1 Samuel 2:24-25
New International Version (NIV)
No, my sons; the report I hear spreading among the Lord’s people is not good.
For Meditation
Child discipline has become a societal abomination. Gradually, social pressure, dressed in garbs of human rights, is striping off the clothing of morality and decency from our communities. When this troubling trend reveals its ugly face in Christian homes and the church, we court God’s displeasure and wrath.
Eli failed to discipline his children who ministered before the Lord as priests. He allowed them to run wild by defiling the sacrificial offering the people brought to God and defiled His holiness by seducing the women who served at the entrance to the Tabernacle (1 Sam. 2:12-17, 22). When he moved to do something about it, Eli’s rebuke was lame at best. “No, my sons; the report spreading among the Lord’s people is not good” (23-24).
- But, was that all Eli could do? Is that how to discipline a child or the leaders under us?
- Didn’t Eli have divine power and authority to discipline (Rm. 13:4-5; Prov. 13:24; Heb. 12:7)?
- Did Eli have to wait for the Lord to step in to do it Himself?
- Was he not the appointed priest and representative of God (1 Sam. 2:28}?

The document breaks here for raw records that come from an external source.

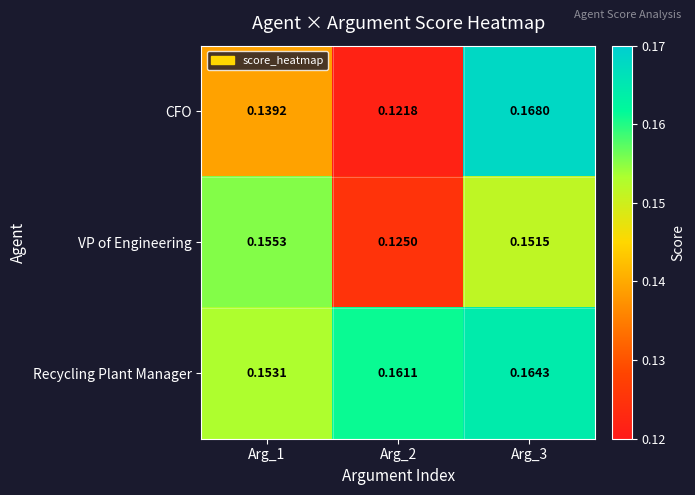

Rank the series at Arg_3 from lowest to highest value.

VP of Engineering, Recycling Plant Manager, CFO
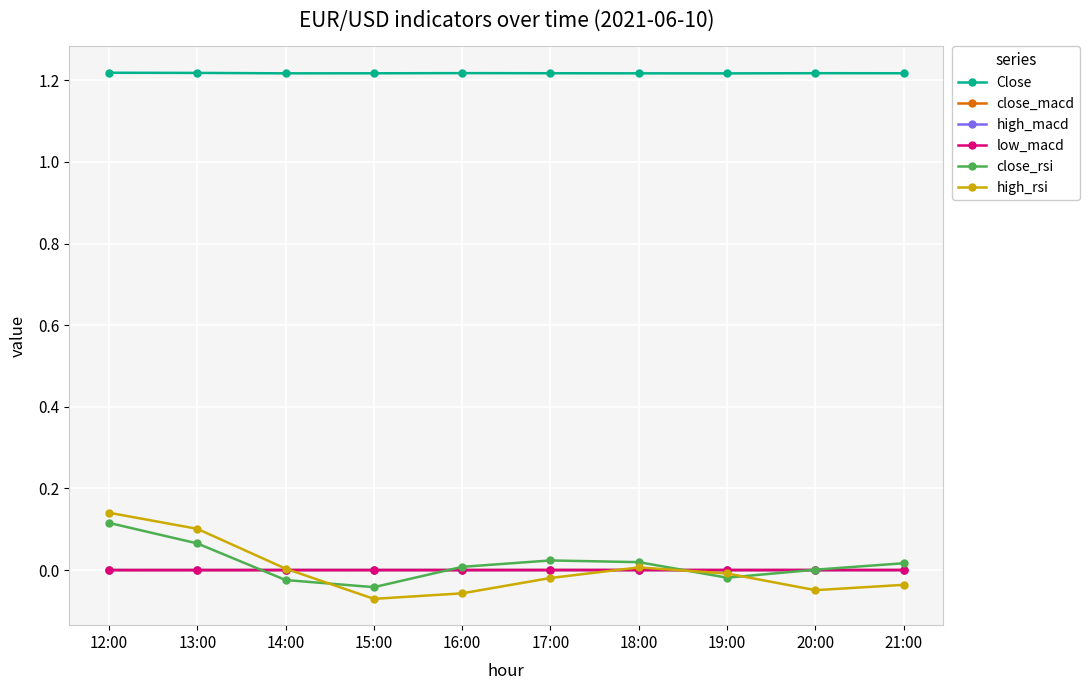

How many lines are shown in the chart?

6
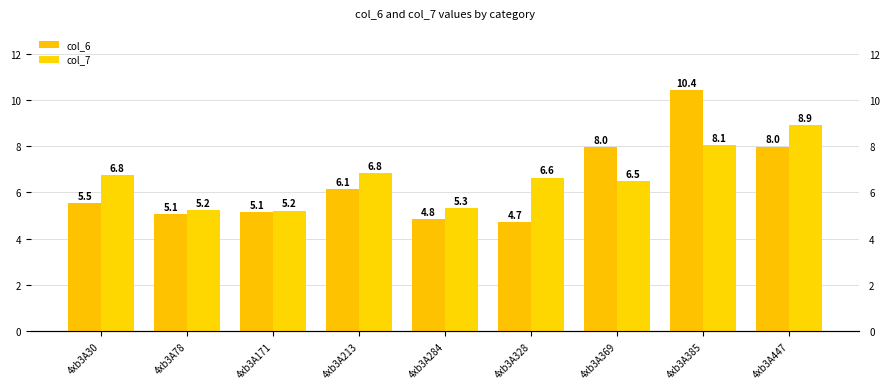

At which label is col_7 closest to 7?

4xb3A213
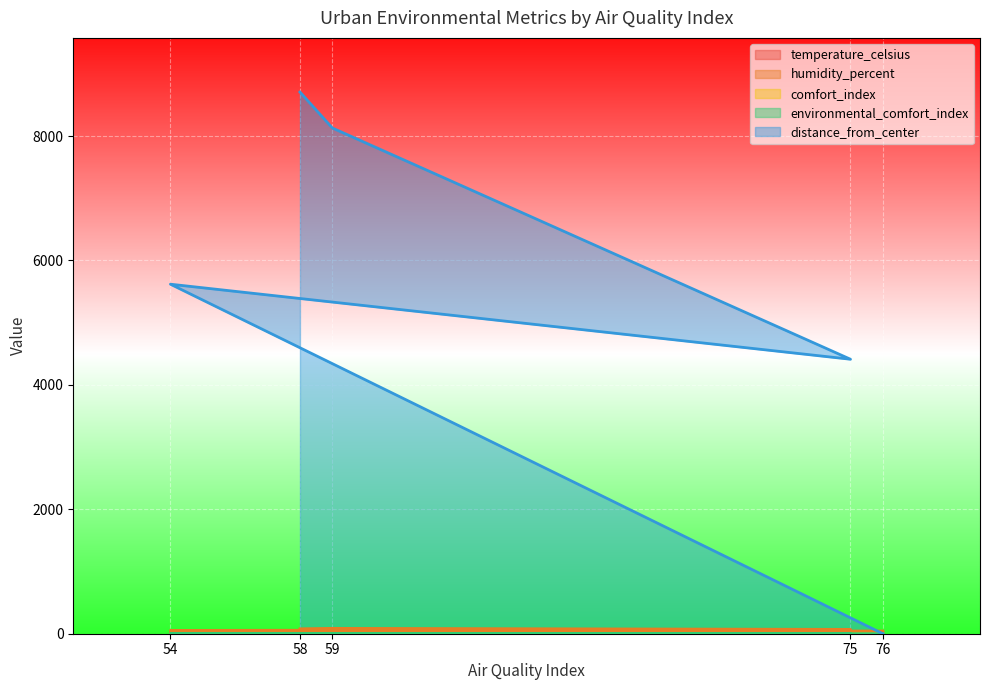

Reading left to right, extract all data points from this chart.

temperature_celsius: 76=24.3	54=20.4	75=27.1	59=23.0	58=26.6
humidity_percent: 76=43.3	54=53.0	75=69.6	59=86.2	58=78.8
comfort_index: 76=0.7	54=0.8	75=0.6	59=0.5	58=0.6
environmental_comfort_index: 76=0.7	54=0.8	75=0.6	59=0.5	58=0.6
distance_from_center: 76=0.0	54=5618.4	75=4412.2	59=8129.4	58=8707.0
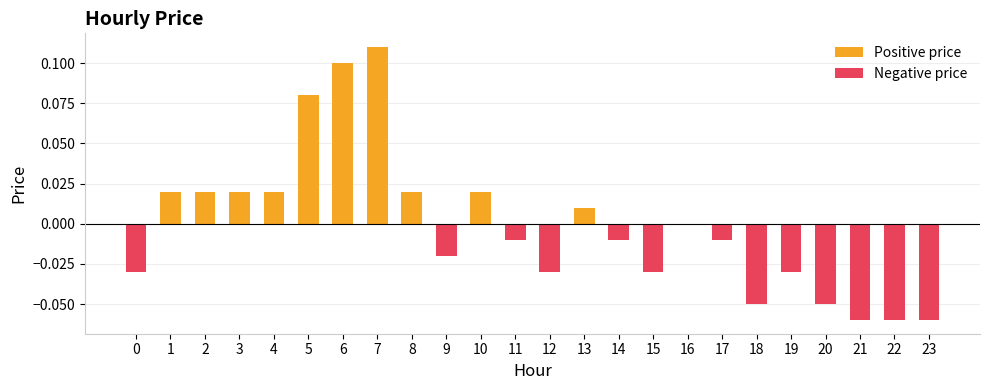

What is the difference between the maximum and minimum values in the Negative price series?

0.1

- Is there any wonder why God held Eli responsible for his children’s sins? Do you see how easy it is for us to honor our children above God and incur His wrath (29-33)?
I pray we never trivialize the sins of our children by withholding from them, the right discipline for a slap on their wrists.
May we never honor our children, or any other person under our authority, above God by diminishing their offenses. Rather, may we take the sins of our children very seriously and attack them with divine anger. For the Lord who has called us is holy and demands holiness in His children (1 Pt. 1:16).